Facebook misses election misinfo in Brazil ads

Facebook misses election misinfo in Brazil ads

NEW YORK

Facebook failed to detect blatant election-related misinformation in ads ahead of Brazil’s 2022 election, a new report from Global Witness has found, continuing a pattern of not catching material that violates its policies the group describes as “alarming.”

The advertisements contained false information about the country’s upcoming election, such as promoting the wrong election date, incorrect voting methods and questioning the integrity of the election, including Brazil’s electronic voting system.

This is the fourth time that the London-based nonprofit has tested Meta’s ability to catch blatant violations of the rules of its most popular social media platform, and the fourth such test Facebook has flubbed.

In the three prior instances, Global Witness submitted advertisements containing violent hate speech to see if Facebook’s controls -either human reviewers or artificial intelligence- would catch them. They did not.

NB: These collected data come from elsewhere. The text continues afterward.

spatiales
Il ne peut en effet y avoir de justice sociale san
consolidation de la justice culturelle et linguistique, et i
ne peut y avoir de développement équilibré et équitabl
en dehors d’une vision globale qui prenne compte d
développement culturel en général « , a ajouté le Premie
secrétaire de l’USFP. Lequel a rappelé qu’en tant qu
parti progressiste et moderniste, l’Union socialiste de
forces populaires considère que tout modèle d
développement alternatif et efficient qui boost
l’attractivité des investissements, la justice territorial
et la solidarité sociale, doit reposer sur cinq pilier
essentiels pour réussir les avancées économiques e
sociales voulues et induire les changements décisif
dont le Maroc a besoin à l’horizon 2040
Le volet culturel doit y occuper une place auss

“Facebook has identified Brazil as one of its priority countries where it’s investing special resources specifically to tackle election related disinformation,’’ said Jon Lloyd, senior advisor at Global Witness. “So we wanted to really test out their systems with enough time for them to act. And with the U.S. midterms around the corner, Meta simply has to get this right and right now.’’

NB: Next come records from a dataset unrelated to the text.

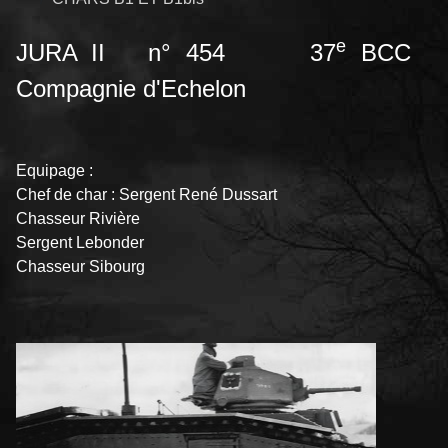
e
JURA II n° 454 37
BCC
Compagnie d'Echelon
Equipage :
Chef de char : Sergent René Dussart
Chasseur Rivière
Sergent Lebonder
Chasseur Sibourg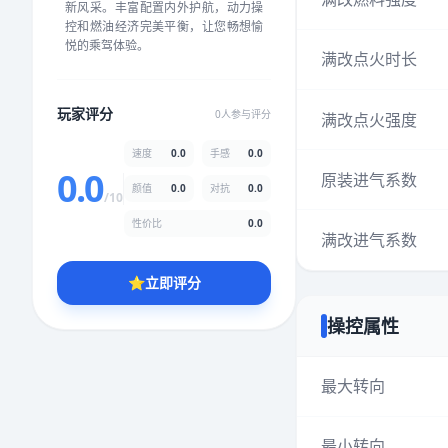
新风采。丰富配置内外护航，动力操
★
★
★
★
★
★
★
★
★
★
控和燃油经济完美平衡，让您畅想愉
悦的乘驾体验。
满改点火时长
颜值
5.0分
玩家评分
0人参与评分
满改点火强度
★
★
★
★
★
★
★
★
★
★
速度
0.0
手感
0.0
0.0
原装进气系数
颜值
0.0
对抗
0.0
性价比
5.0分
/10
★
★
★
★
★
★
★
★
★
★
性价比
0.0
满改进气系数
⭐
立即评分
* 综合评分为玩家评分结果，速度占比0%，手感占比0%，对抗占比
0%，性价比占比0%，颜值占比0%
操控属性
提交评分
最大转向
最小转向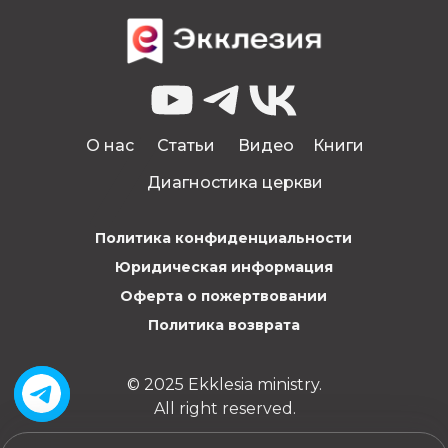
О нас
Статьи
Видео
Книги
Диагностика церкви
Политика конфиденциальности
Юридическая информация
Оферта о пожертвовании
Политика возврата
© 2025 Ekklesia ministry.
All right reserved.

Brazil’s national elections will be held on Oct. 2 amid high tensions and disinformation threatening to discredit the electoral process. Facebook is the most popular social media platform in the country.

In 2020 Facebook began requiring advertisers who wish to run ads about elections or politics to complete an authorization process and include “paid for by’’ disclaimers on them, similar to what it does in the U.S. The increased safeguards follow the 2016 U.S. presidential elections, when Russia used rubles to pay for political ads designed to stoke divisions and unrest among Americans.